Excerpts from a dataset
____________

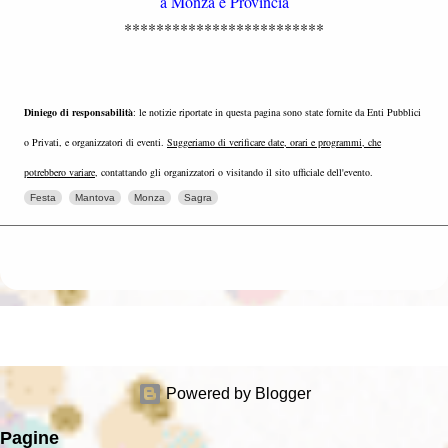
a Monza e Provincia
*************************
Diniego di responsabilità
: le notizie riportate in questa pagina sono state fornite da Enti Pubblici
o Privati, e organizzatori di eventi.
Suggeriamo di verificare date, orari e programmi, che
potrebbero variare
, contattando gli organizzatori o visitando il sito ufficiale dell'evento.
Festa
Mantova
Monza
Sagra
Powered by Blogger
Pagine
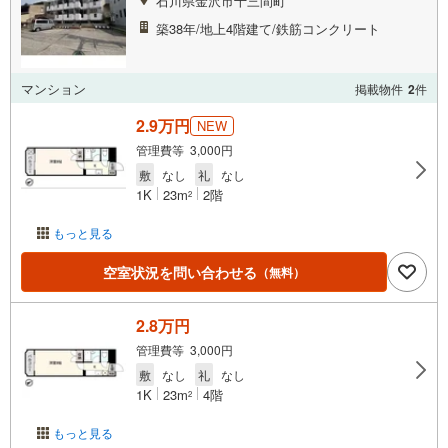
石川県金沢市十三間町
築38年/地上4階建て/鉄筋コンクリート
マンション
掲載物件
2
件
2.9万円
NEW
管理費等 3,000円
敷
なし
礼
なし
1K
23m
2階
2
もっと見る
空室状況を問い合わせる
（無料）
2.8万円
管理費等 3,000円
敷
なし
礼
なし
1K
23m
4階
2
もっと見る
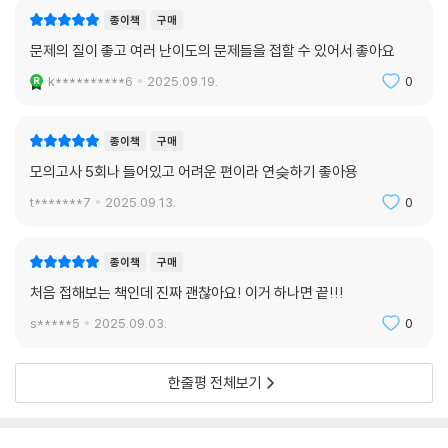
종이책
구매
문제의 질이 좋고 여러 난이도의 문제들을 접할 수 있어서 좋아요
k**********6
2025.09.19.
0
종이책
구매
모의고사 5회나 들어있고 어려운 편이라 연슺하기 좋아용
t*******7
2025.09.13.
0
종이책
구매
처음 접해보는 책인데 진짜 괜찮아요! 이거 하나면 끝!!!
s*****5
2025.09.03.
0
한줄평 전체보기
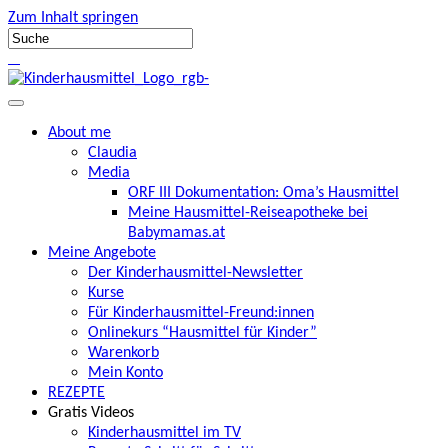
Zum Inhalt springen
About me
Claudia
Media
ORF III Dokumentation: Oma’s Hausmittel
Meine Hausmittel-Reiseapotheke bei
Babymamas.at
Meine Angebote
Der Kinderhausmittel-Newsletter
Kurse
Für Kinderhausmittel-Freund:innen
Onlinekurs “Hausmittel für Kinder”
Warenkorb
Mein Konto
REZEPTE
Gratis Videos
Kinderhausmittel im TV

____________

Reproduce the text of every row above line for line, leaving the pictures out of your answer.

Exercise solution:
a Monza e Provincia
*************************
Diniego di responsabilità
: le notizie riportate in questa pagina sono state fornite da Enti Pubblici
o Privati, e organizzatori di eventi.
Suggeriamo di verificare date, orari e programmi, che
potrebbero variare
, contattando gli organizzatori o visitando il sito ufficiale dell'evento.
Festa
Mantova
Monza
Sagra
Powered by Blogger
Pagine
石川県金沢市十三間町
築38年/地上4階建て/鉄筋コンクリート
マンション
掲載物件
2
件
2.9万円
NEW
管理費等 3,000円
敷
なし
礼
なし
1K
23m
2階
2
もっと見る
空室状況を問い合わせる
（無料）
2.8万円
管理費等 3,000円
敷
なし
礼
なし
1K
23m
4階
2
もっと見る
종이책
구매
문제의 질이 좋고 여러 난이도의 문제들을 접할 수 있어서 좋아요
k**********6
2025.09.19.
0
종이책
구매
모의고사 5회나 들어있고 어려운 편이라 연슺하기 좋아용
t*******7
2025.09.13.
0
종이책
구매
처음 접해보는 책인데 진짜 괜찮아요! 이거 하나면 끝!!!
s*****5
2025.09.03.
0
한줄평 전체보기
Zum Inhalt springen
About me
Claudia
Media
ORF III Dokumentation: Oma’s Hausmittel
Meine Hausmittel-Reiseapotheke bei
Babymamas.at
Meine Angebote
Der Kinderhausmittel-Newsletter
Kurse
Für Kinderhausmittel-Freund:innen
Onlinekurs “Hausmittel für Kinder”
Warenkorb
Mein Konto
REZEPTE
Gratis Videos
Kinderhausmittel im TV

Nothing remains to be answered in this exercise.